#### The input ####

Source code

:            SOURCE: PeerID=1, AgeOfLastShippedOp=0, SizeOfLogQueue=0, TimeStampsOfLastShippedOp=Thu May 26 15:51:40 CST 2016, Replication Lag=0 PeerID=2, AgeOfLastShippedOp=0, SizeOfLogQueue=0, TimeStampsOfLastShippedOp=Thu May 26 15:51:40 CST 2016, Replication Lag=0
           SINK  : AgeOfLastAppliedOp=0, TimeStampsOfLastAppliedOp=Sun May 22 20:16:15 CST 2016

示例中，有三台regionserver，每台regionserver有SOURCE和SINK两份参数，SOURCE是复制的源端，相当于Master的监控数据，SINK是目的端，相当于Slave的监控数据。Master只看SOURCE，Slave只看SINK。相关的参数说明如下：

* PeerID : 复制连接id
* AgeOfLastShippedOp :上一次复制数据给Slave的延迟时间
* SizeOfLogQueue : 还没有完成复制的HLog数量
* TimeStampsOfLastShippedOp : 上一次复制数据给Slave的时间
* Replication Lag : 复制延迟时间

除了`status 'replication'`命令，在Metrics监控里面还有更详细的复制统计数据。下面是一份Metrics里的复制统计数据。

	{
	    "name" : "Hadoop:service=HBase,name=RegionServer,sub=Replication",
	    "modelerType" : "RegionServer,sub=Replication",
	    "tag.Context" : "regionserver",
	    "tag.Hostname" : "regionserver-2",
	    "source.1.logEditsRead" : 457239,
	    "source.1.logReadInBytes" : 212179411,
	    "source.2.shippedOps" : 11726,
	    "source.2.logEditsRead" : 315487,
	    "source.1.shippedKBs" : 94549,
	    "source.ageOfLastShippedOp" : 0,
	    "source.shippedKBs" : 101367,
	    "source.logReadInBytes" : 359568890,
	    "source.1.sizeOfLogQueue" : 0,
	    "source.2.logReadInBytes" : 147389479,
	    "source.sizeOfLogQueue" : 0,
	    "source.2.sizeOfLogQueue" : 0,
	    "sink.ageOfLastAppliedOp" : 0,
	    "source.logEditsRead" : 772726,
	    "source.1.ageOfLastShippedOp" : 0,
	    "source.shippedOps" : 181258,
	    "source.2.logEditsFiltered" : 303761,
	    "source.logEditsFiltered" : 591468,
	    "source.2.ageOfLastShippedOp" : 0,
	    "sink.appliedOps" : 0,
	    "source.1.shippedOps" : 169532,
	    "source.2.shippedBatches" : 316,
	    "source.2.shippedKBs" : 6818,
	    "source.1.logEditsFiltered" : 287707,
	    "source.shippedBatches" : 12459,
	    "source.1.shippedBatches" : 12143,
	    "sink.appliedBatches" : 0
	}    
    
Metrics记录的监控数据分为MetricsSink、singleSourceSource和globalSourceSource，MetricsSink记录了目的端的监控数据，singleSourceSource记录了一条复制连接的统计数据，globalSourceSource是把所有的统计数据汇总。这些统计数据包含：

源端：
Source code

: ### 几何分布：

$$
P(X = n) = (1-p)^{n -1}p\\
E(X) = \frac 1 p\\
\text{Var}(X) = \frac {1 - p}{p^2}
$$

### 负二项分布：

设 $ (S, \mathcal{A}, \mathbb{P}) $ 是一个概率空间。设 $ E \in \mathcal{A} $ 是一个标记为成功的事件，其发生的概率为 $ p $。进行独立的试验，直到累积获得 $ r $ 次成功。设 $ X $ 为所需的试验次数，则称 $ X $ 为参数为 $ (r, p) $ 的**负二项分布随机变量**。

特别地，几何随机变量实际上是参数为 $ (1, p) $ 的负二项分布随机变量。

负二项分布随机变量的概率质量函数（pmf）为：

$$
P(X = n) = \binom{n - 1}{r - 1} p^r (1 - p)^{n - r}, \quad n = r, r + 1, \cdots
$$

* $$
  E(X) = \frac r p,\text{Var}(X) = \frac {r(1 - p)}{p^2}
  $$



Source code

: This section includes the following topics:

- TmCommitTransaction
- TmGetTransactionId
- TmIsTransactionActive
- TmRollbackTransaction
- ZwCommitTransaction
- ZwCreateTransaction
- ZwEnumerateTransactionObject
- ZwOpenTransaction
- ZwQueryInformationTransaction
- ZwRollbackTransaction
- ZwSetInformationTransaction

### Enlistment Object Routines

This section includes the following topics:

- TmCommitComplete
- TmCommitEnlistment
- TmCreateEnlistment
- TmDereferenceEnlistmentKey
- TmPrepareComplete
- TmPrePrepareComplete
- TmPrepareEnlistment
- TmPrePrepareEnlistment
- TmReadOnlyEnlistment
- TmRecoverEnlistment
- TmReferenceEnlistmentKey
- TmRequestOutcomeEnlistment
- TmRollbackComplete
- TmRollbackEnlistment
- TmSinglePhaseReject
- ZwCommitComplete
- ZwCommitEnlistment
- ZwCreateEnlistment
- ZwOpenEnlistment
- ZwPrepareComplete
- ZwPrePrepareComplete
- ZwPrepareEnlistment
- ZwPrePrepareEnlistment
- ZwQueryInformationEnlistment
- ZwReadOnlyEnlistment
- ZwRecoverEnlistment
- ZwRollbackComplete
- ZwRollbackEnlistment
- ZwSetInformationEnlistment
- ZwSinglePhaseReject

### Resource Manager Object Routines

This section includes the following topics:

####

* **Your assignment**: Could you reproduce every record exactly as it appears?

* **Task output**:
Source code

:            SOURCE: PeerID=1, AgeOfLastShippedOp=0, SizeOfLogQueue=0, TimeStampsOfLastShippedOp=Thu May 26 15:51:40 CST 2016, Replication Lag=0 PeerID=2, AgeOfLastShippedOp=0, SizeOfLogQueue=0, TimeStampsOfLastShippedOp=Thu May 26 15:51:40 CST 2016, Replication Lag=0
           SINK  : AgeOfLastAppliedOp=0, TimeStampsOfLastAppliedOp=Sun May 22 20:16:15 CST 2016

示例中，有三台regionserver，每台regionserver有SOURCE和SINK两份参数，SOURCE是复制的源端，相当于Master的监控数据，SINK是目的端，相当于Slave的监控数据。Master只看SOURCE，Slave只看SINK。相关的参数说明如下：

* PeerID : 复制连接id
* AgeOfLastShippedOp :上一次复制数据给Slave的延迟时间
* SizeOfLogQueue : 还没有完成复制的HLog数量
* TimeStampsOfLastShippedOp : 上一次复制数据给Slave的时间
* Replication Lag : 复制延迟时间

除了`status 'replication'`命令，在Metrics监控里面还有更详细的复制统计数据。下面是一份Metrics里的复制统计数据。

	{
	    "name" : "Hadoop:service=HBase,name=RegionServer,sub=Replication",
	    "modelerType" : "RegionServer,sub=Replication",
	    "tag.Context" : "regionserver",
	    "tag.Hostname" : "regionserver-2",
	    "source.1.logEditsRead" : 457239,
	    "source.1.logReadInBytes" : 212179411,
	    "source.2.shippedOps" : 11726,
	    "source.2.logEditsRead" : 315487,
	    "source.1.shippedKBs" : 94549,
	    "source.ageOfLastShippedOp" : 0,
	    "source.shippedKBs" : 101367,
	    "source.logReadInBytes" : 359568890,
	    "source.1.sizeOfLogQueue" : 0,
	    "source.2.logReadInBytes" : 147389479,
	    "source.sizeOfLogQueue" : 0,
	    "source.2.sizeOfLogQueue" : 0,
	    "sink.ageOfLastAppliedOp" : 0,
	    "source.logEditsRead" : 772726,
	    "source.1.ageOfLastShippedOp" : 0,
	    "source.shippedOps" : 181258,
	    "source.2.logEditsFiltered" : 303761,
	    "source.logEditsFiltered" : 591468,
	    "source.2.ageOfLastShippedOp" : 0,
	    "sink.appliedOps" : 0,
	    "source.1.shippedOps" : 169532,
	    "source.2.shippedBatches" : 316,
	    "source.2.shippedKBs" : 6818,
	    "source.1.logEditsFiltered" : 287707,
	    "source.shippedBatches" : 12459,
	    "source.1.shippedBatches" : 12143,
	    "sink.appliedBatches" : 0
	}    
    
Metrics记录的监控数据分为MetricsSink、singleSourceSource和globalSourceSource，MetricsSink记录了目的端的监控数据，singleSourceSource记录了一条复制连接的统计数据，globalSourceSource是把所有的统计数据汇总。这些统计数据包含：

源端：
Source code

: ### 几何分布：

$$
P(X = n) = (1-p)^{n -1}p\\
E(X) = \frac 1 p\\
\text{Var}(X) = \frac {1 - p}{p^2}
$$

### 负二项分布：

设 $ (S, \mathcal{A}, \mathbb{P}) $ 是一个概率空间。设 $ E \in \mathcal{A} $ 是一个标记为成功的事件，其发生的概率为 $ p $。进行独立的试验，直到累积获得 $ r $ 次成功。设 $ X $ 为所需的试验次数，则称 $ X $ 为参数为 $ (r, p) $ 的**负二项分布随机变量**。

特别地，几何随机变量实际上是参数为 $ (1, p) $ 的负二项分布随机变量。

负二项分布随机变量的概率质量函数（pmf）为：

$$
P(X = n) = \binom{n - 1}{r - 1} p^r (1 - p)^{n - r}, \quad n = r, r + 1, \cdots
$$

* $$
  E(X) = \frac r p,\text{Var}(X) = \frac {r(1 - p)}{p^2}
  $$



Source code

: This section includes the following topics:

- TmCommitTransaction
- TmGetTransactionId
- TmIsTransactionActive
- TmRollbackTransaction
- ZwCommitTransaction
- ZwCreateTransaction
- ZwEnumerateTransactionObject
- ZwOpenTransaction
- ZwQueryInformationTransaction
- ZwRollbackTransaction
- ZwSetInformationTransaction

### Enlistment Object Routines

This section includes the following topics:

- TmCommitComplete
- TmCommitEnlistment
- TmCreateEnlistment
- TmDereferenceEnlistmentKey
- TmPrepareComplete
- TmPrePrepareComplete
- TmPrepareEnlistment
- TmPrePrepareEnlistment
- TmReadOnlyEnlistment
- TmRecoverEnlistment
- TmReferenceEnlistmentKey
- TmRequestOutcomeEnlistment
- TmRollbackComplete
- TmRollbackEnlistment
- TmSinglePhaseReject
- ZwCommitComplete
- ZwCommitEnlistment
- ZwCreateEnlistment
- ZwOpenEnlistment
- ZwPrepareComplete
- ZwPrePrepareComplete
- ZwPrepareEnlistment
- ZwPrePrepareEnlistment
- ZwQueryInformationEnlistment
- ZwReadOnlyEnlistment
- ZwRecoverEnlistment
- ZwRollbackComplete
- ZwRollbackEnlistment
- ZwSetInformationEnlistment
- ZwSinglePhaseReject

### Resource Manager Object Routines

This section includes the following topics:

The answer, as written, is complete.